"""
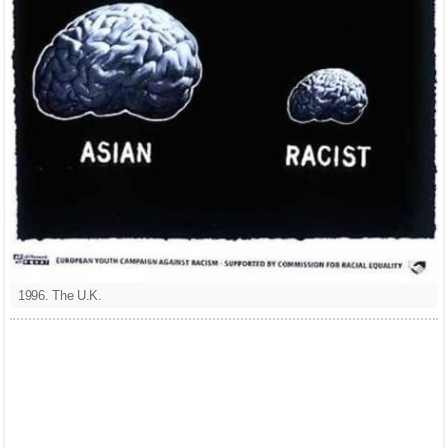
1996. The U.K.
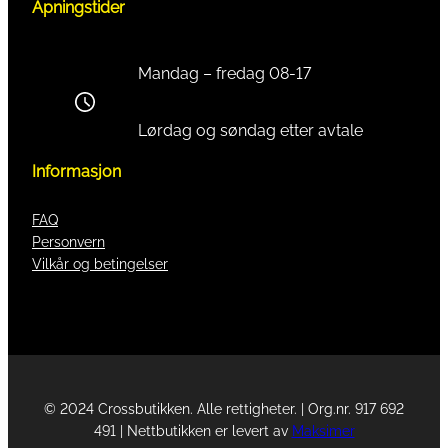
Åpningstider
Mandag – fredag 08-17
Lørdag og søndag etter avtale
Informasjon
FAQ
Personvern
Vilkår og betingelser
© 2024 Crossbutikken. Alle rettigheter. | Org.nr. 917 692
491 | Nettbutikken er levert av
Maksimer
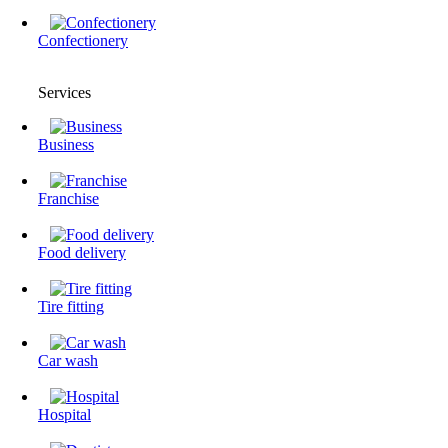
Confectionery
Services
Business
Franchise
Food delivery
Tire fitting
Сar wash
Hospital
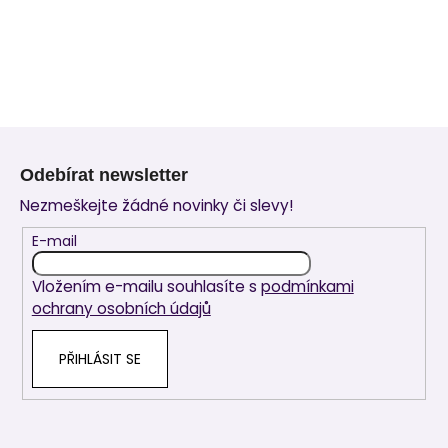
Z
á
Odebírat newsletter
p
Nezmeškejte žádné novinky či slevy!
a
t
E-mail
í
Vložením e-mailu souhlasíte s
podmínkami
ochrany osobních údajů
PŘIHLÁSIT SE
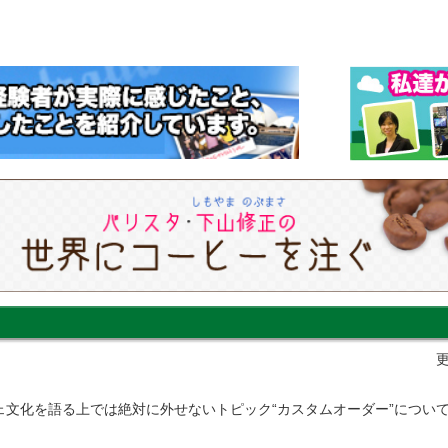
更
ェ文化を語る上では絶対に外せないトピック“カスタムオーダー”につい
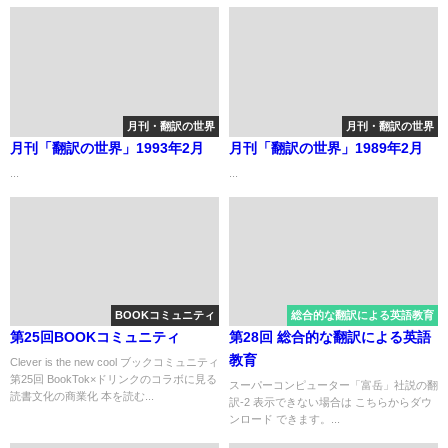
月刊・翻訳の世界
月刊・翻訳の世界
月刊「翻訳の世界」1993年2月
月刊「翻訳の世界」1989年2月
...
...
BOOKコミュニティ
総合的な翻訳による英語教育
第25回BOOKコミュニティ
第28回 総合的な翻訳による英語
教育
Clever is the new cool ブックコミュニティ
第25回 BookTok×ドリンクのコラボに見る
スーパーコンピューター「富岳」社説の翻
読書文化の商業化 本を読む...
訳-2 表示できない場合は こちらからダウ
ンロード できます。...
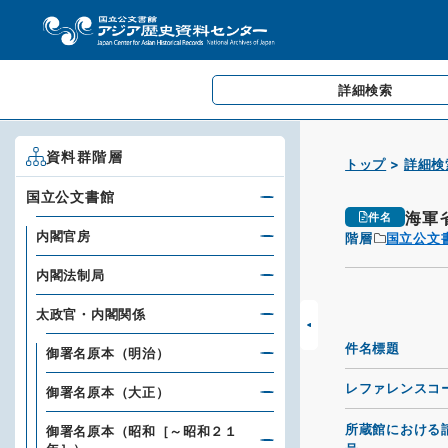
詳細検索
資料群階層
トップ
詳細検
国立公文書館
海軍
件名
内閣官房
階層
国立公文
内閣法制局
太政官・内閣関係
件名標題
御署名原本（明治）
レファレンスコ
御署名原本（大正）
所蔵館における
御署名原本（昭和［～昭和２１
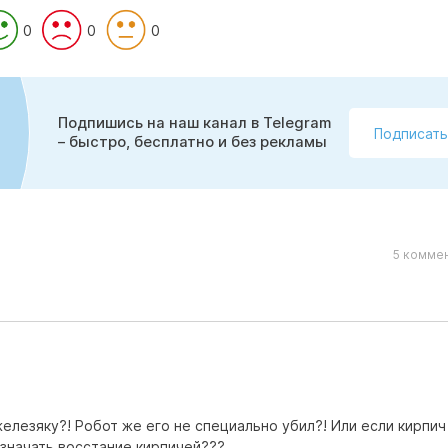
0
0
0
Подпишись на наш канал в Telegram
Подписать
– быстро, бесплатно и без рекламы
5 коммен
железяку?! Робот же его не специально убил?! Или если кирпич
означать восстание кирпичей???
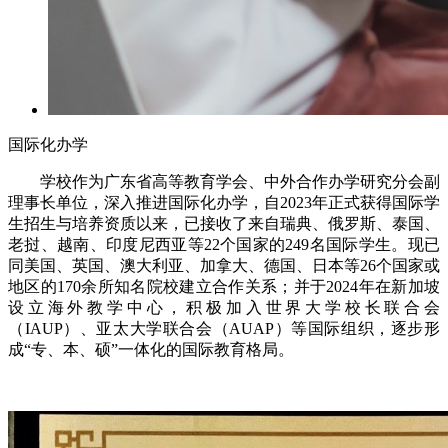
国际化办学
学校作为广东省高等教育学会、中外合作办学研究分会副
理事长单位，深入推进国际化办学，自2023年正式获得国际学
生招生与培养资质以来，已接收了来自瑞典、俄罗斯、泰国、
老挝、越南、印度尼西亚等22个国家的249名国际学生。现已
同美国、英国、澳大利亚、加拿大、德国、日本等26个国家或
地区的170余所知名院校建立合作关系；并于2024年在新加坡
设立海外教学中心，积极加入世界大学校长联合会
（IAUP）、亚太大学联合会（AUAP）等国际组织，逐步形
成“专、本、硕”一体化的国际教育格局。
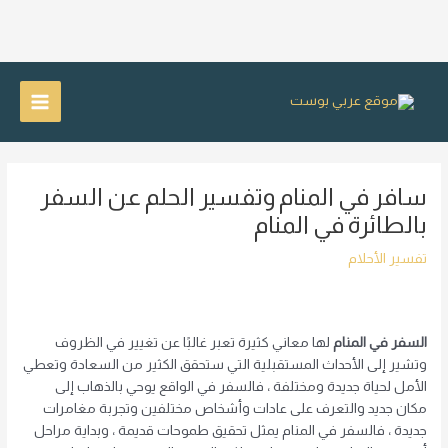
خطي
لى
Main
لمحتوى
Menu
سافر في المنام وتفسير الحلم عن السفر
بالطائرة في المنام
تفسير الأحلام
السفر في المنام
لها معاني كثيرة تعبر غالبًا عن تغيير في الظروف
وتشير إلى الأحداث المستقبلية التي ستحقق الكثير من السعادة وتعطي
الأمل لحياة جديدة ومختلفة ، فالسفر في الواقع يوحي بالذهاب إلى
مكان جديد والتعرف على عادات وأشخاص مختلفين وتجربة مغامرات
جديدة ، فالسفر في المنام يمثل تحقيق طموحات قديمة ، وبداية مراحل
"""
_What the task requires_.
Please return each line from the entries above that contains the string "جديدة", copied unchanged. Matching is case-sensitive.

_Answer area_.
الأمل لحياة جديدة ومختلفة ، فالسفر في الواقع يوحي بالذهاب إلى
جديدة ، فالسفر في المنام يمثل تحقيق طموحات قديمة ، وبداية مراحل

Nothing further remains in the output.